Afin de moduler des processus tels que la croissance, la différenciation et la migration cellulaire, les cellules collectent et transmettent en permanence des informations sur les propriétés moléculaires et mécaniques de leur environnement. Pour examiner la rigidité de leur environnement, par exemple, les moteurs moléculaires de la myosine génèrent temporairement de petites contractions au sein de filaments d’actine ancrant la cellule aux tissus avoisinants. Jusqu’à présent, on ignorait en grande partie la force que les molécules de myosine simples sont capables de générer lors de ces contractions dans les cellules vivantes.

Pour mesurer ces forces, les chercheurs ont étudié des fibroblastes embryonnaires de souris sur des piliers à double rigidité microfabriqués. En utilisant la microscopie à haute résolution pour mesurer la déviation des piliers induite par les cellules, ils montrent que lors de la détection de la rigidité, les moteurs de la myosine génèrent des forces d’un ordre de grandeur supérieur à celui mesuré auparavant dans des expériences in vitro à molécule unique. En outre, les auteurs observent que les contractions et les relâchements se produisent au même rythme et que, dans les deux cas, les déplacements se produisent par étapes discrètes relativement lentes.

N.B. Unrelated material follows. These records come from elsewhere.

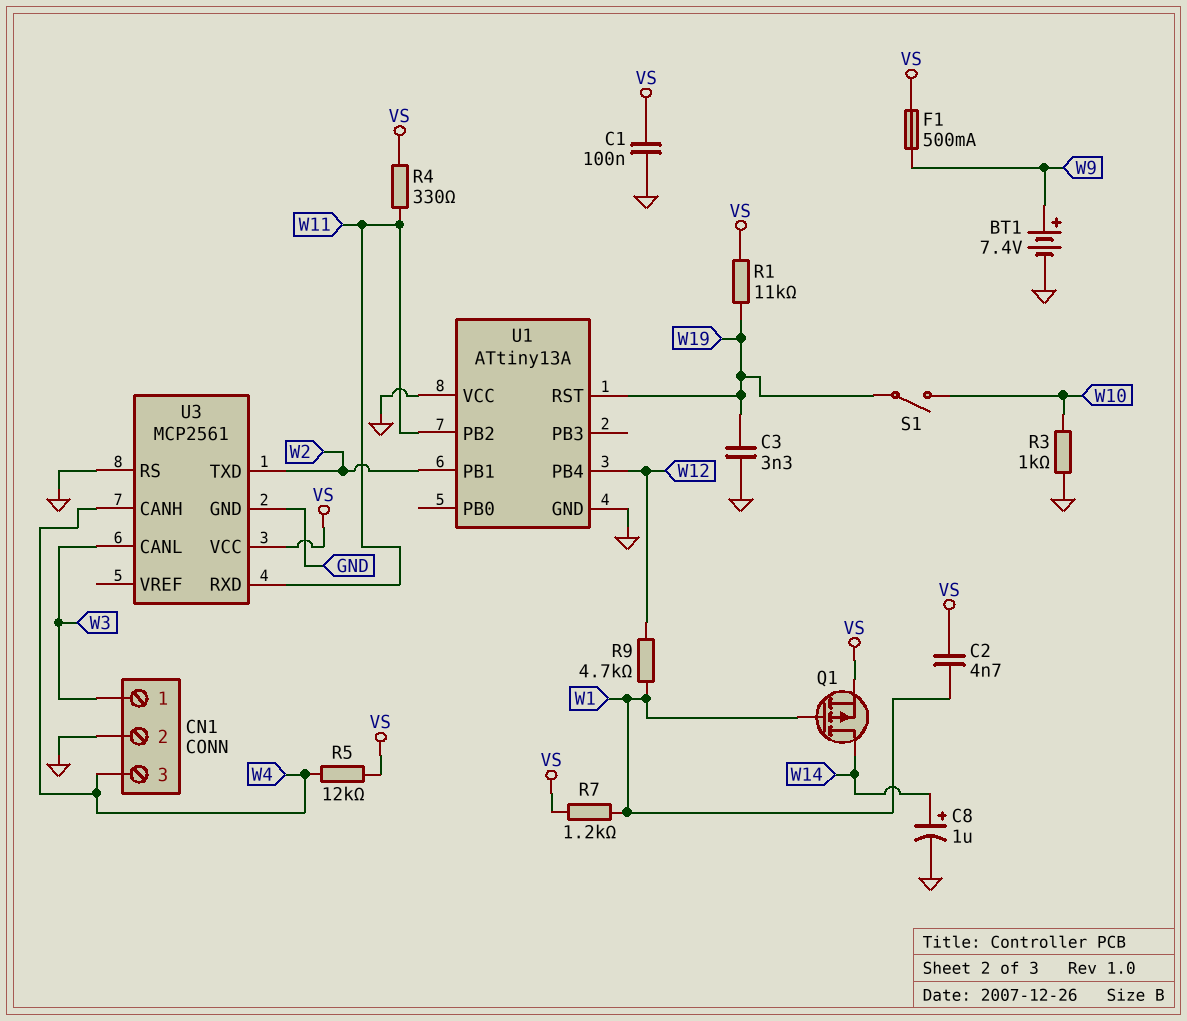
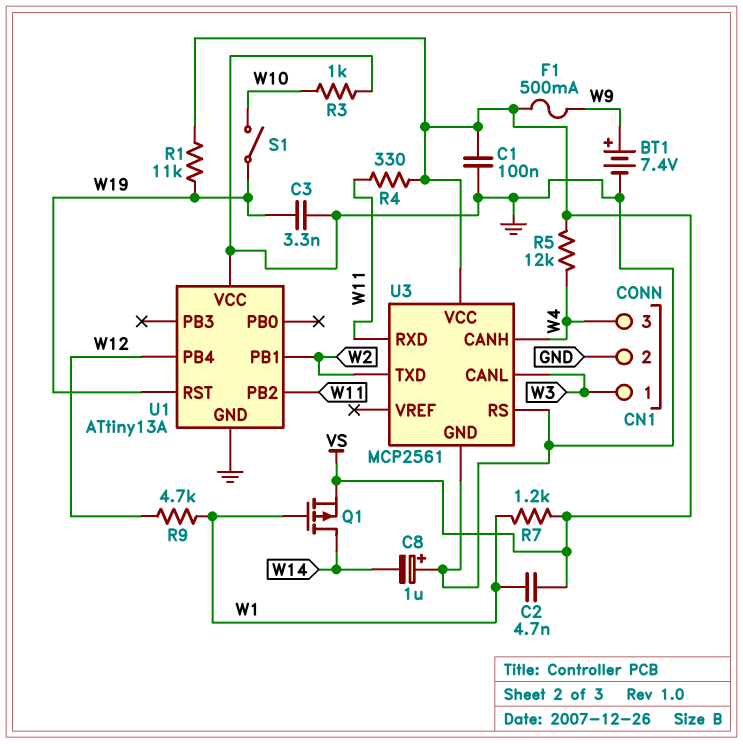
C8: 1uF (plus W14, minus GND) -> 1uF (plus GND, minus W14)

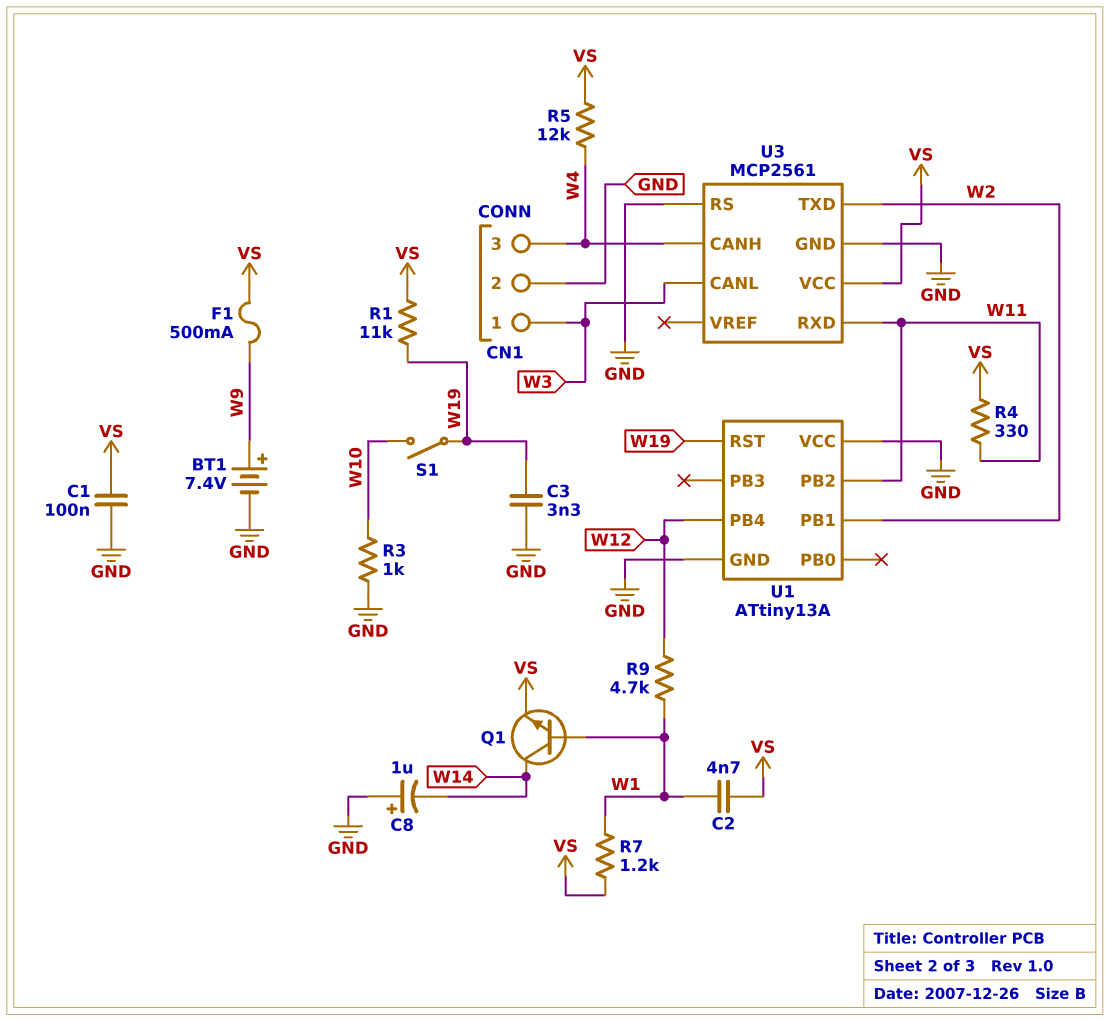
Q1: PMOS (G W1, D W14, S VS) -> NPN (B W1, C W14, E VS)

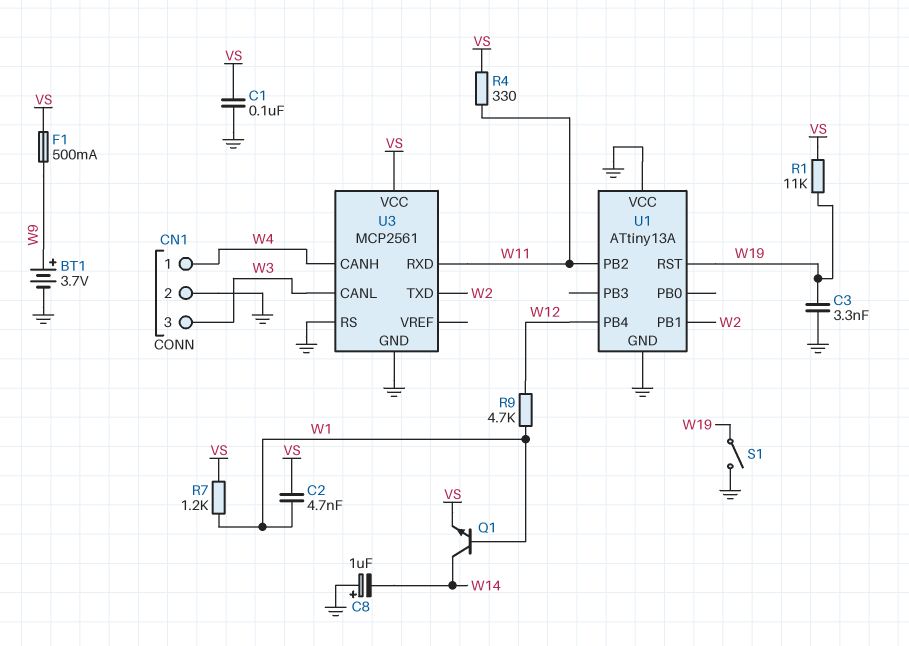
BT1: 7.4V (plus W9, minus GND) -> 3.7V (plus W9, minus GND)
CN1 pin 1: W3 -> W4
CN1 pin 3: W4 -> W3
R3: 1k (GND, W10) -> none
R5: 12k (VS, W4) -> none
S1: switch (W10, W19) -> switch (GND, W19)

Pour mieux comprendre comment des forces importantes et des déplacements par étapes lentes pourraient être liés, Lohner et al. ont adapté un modèle mathématique de contractilité collective de l’actomyosine développé à l’Institut Curie en 1995. Dans la cellule, les contractions d’actomyosine sont générées par l’hydrolyse de l’ATP. Afin d’expliquer les mesures de forces importantes dans le modèle, les chercheurs ont dû supposer que le taux d’hydrolyse de l’ATP dépassait largement la fréquence des contractions de la myosine et que l’énergie gagnée par un seul événement d’hydrolyse de l’ATP n’était pas suffisante pour une seule étape. Selon cette approche, ce qui apparaît comme une étape est mieux décrit comme un processus d’avalanche, par lequel les moteurs se déplacent collectivement à une périodicité inférieure de moitié à celle des filaments d’actine. L’important volume d’énergie libérée lors de ces événements explique les forces importantes obtenues qui ont été constatées à titre expérimental. La faible probabilité des événements explique la fréquence relativement faible des étapes de déplacement discrètes.

Ces résultats fournissent de nouvelles informations sur les mécanismes de la génération de force cellulaire in vivo et sur la manière dont les cellules atteignent une mécanosensibilité efficace et précise dans une grande variété d’environnements extracellulaires.